TO-DO LIST -
**1)** In the sherry bottle thread, what did the first poster pay for the bottle at the flea market?
**2)** Please rewrite the paragraph of the sherry bottle thread that begins "This is to certify that the SHERRY" as a short list, keeping its main facts.

# Ed Delage Sherry Guitar Bottle



## killingmesoftly (Dec 20, 2005)

Anyone ever seen this or heard of this before?  Just want some information.  I bought it off a lady in the flea market for $14.  She said it was from the 50's or 60's.  I was just wondering if it's worth more then $14 and how I go about finding out.  I just thought it was a real cool piece to display in a bar.  Anyone got any info out there?
 []

 Bottle Says:
 Harmony Dry Sherry

 A dry fino sherry
 produced and bottle by
 ed. delage
 jerez de la frontera - spain
 sole importers in puerto rico
 spanish american trading company inc.
 permit pr 1-329
 san juan puerto rico

 alcohol 17% by volume
 contents 14 1/2 fl ozs

 on back it says:
 This is to certify that the SHERRY contained in this guitar shaped bottle is a blend of the FINEST SHERRIES from the vineyards of Jerez de la Frontera.  It is bottled in Spain at our famous bodegas and shipped to all parts of the world.

 It is natural for most STILL WINES to throw a deposit when they have been any length of time in bottle.  If this wine is not brillant, the bottle shoue be allowed to stand some time before it is required, and then carefully decanted, in order to leave any deposit in the bottle.
 Then its signed Ed Delage


----------



## killingmesoftly (Dec 20, 2005)

and another closer pic


----------



## killingmesoftly (Dec 20, 2005)

It's me again,
 if you have any info, please email me at <email address removed to prevent spam> so i can come look at the post. thanks! happy holidays!


----------



## rogle (Mar 26, 2010)

Can you tell me what you found out about this bottle? I just bought one and am trying to get some information on it.


----------



## ombudsman (Mar 26, 2010)

I know nothing about the bottle, but have visited several wineries in Spain. Ickeypoo. I'll buy Californian, thank you very much.


----------

GIVEN MATERIAL -

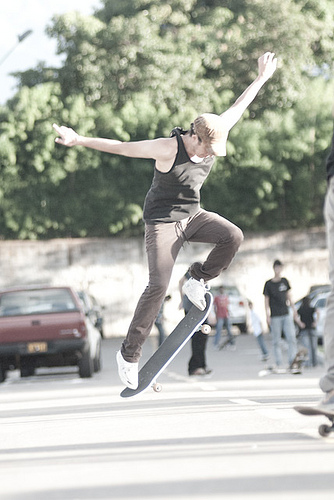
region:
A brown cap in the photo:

SOLUTIONS TO THE PROBLEMS -
**1)** $14

**2)**
- The sherry in the guitar-shaped bottle is a blend of the finest sherries.
- These sherries come from the vineyards of Jerez de la Frontera.
- It is bottled in Spain at the company's famous bodegas.
- It is shipped to all parts of the world.